▶ Prompt
Write out the listing below word for word.

▶ Data
········

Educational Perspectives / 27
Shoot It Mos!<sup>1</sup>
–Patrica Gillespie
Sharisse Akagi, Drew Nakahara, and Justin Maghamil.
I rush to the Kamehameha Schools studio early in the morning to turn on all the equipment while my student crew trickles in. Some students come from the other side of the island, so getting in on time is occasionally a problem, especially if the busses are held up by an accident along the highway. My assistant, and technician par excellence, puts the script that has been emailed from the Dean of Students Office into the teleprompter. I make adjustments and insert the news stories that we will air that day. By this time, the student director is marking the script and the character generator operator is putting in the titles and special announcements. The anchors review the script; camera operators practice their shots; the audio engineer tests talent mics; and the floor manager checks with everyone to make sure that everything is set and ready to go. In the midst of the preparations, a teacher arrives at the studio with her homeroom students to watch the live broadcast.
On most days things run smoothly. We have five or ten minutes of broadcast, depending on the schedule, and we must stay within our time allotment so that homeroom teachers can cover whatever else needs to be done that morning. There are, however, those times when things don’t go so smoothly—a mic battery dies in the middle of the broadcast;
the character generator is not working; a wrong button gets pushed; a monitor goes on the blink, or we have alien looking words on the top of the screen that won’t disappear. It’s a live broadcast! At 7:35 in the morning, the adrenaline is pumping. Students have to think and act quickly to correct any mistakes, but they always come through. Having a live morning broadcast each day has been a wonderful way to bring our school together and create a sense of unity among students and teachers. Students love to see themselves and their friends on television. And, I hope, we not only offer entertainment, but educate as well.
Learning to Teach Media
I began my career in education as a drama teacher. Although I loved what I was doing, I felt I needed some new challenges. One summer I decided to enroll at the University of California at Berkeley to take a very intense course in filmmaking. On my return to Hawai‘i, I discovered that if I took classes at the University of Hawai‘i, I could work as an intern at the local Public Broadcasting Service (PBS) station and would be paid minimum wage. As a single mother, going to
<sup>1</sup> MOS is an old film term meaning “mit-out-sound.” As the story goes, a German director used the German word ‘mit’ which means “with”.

········

▶ Task result
Educational Perspectives / 27
Shoot It Mos!<sup>1</sup>
–Patrica Gillespie
Sharisse Akagi, Drew Nakahara, and Justin Maghamil.
I rush to the Kamehameha Schools studio early in the morning to turn on all the equipment while my student crew trickles in. Some students come from the other side of the island, so getting in on time is occasionally a problem, especially if the busses are held up by an accident along the highway. My assistant, and technician par excellence, puts the script that has been emailed from the Dean of Students Office into the teleprompter. I make adjustments and insert the news stories that we will air that day. By this time, the student director is marking the script and the character generator operator is putting in the titles and special announcements. The anchors review the script; camera operators practice their shots; the audio engineer tests talent mics; and the floor manager checks with everyone to make sure that everything is set and ready to go. In the midst of the preparations, a teacher arrives at the studio with her homeroom students to watch the live broadcast.
On most days things run smoothly. We have five or ten minutes of broadcast, depending on the schedule, and we must stay within our time allotment so that homeroom teachers can cover whatever else needs to be done that morning. There are, however, those times when things don’t go so smoothly—a mic battery dies in the middle of the broadcast;
the character generator is not working; a wrong button gets pushed; a monitor goes on the blink, or we have alien looking words on the top of the screen that won’t disappear. It’s a live broadcast! At 7:35 in the morning, the adrenaline is pumping. Students have to think and act quickly to correct any mistakes, but they always come through. Having a live morning broadcast each day has been a wonderful way to bring our school together and create a sense of unity among students and teachers. Students love to see themselves and their friends on television. And, I hope, we not only offer entertainment, but educate as well.
Learning to Teach Media
I began my career in education as a drama teacher. Although I loved what I was doing, I felt I needed some new challenges. One summer I decided to enroll at the University of California at Berkeley to take a very intense course in filmmaking. On my return to Hawai‘i, I discovered that if I took classes at the University of Hawai‘i, I could work as an intern at the local Public Broadcasting Service (PBS) station and would be paid minimum wage. As a single mother, going to
<sup>1</sup> MOS is an old film term meaning “mit-out-sound.” As the story goes, a German director used the German word ‘mit’ which means “with”.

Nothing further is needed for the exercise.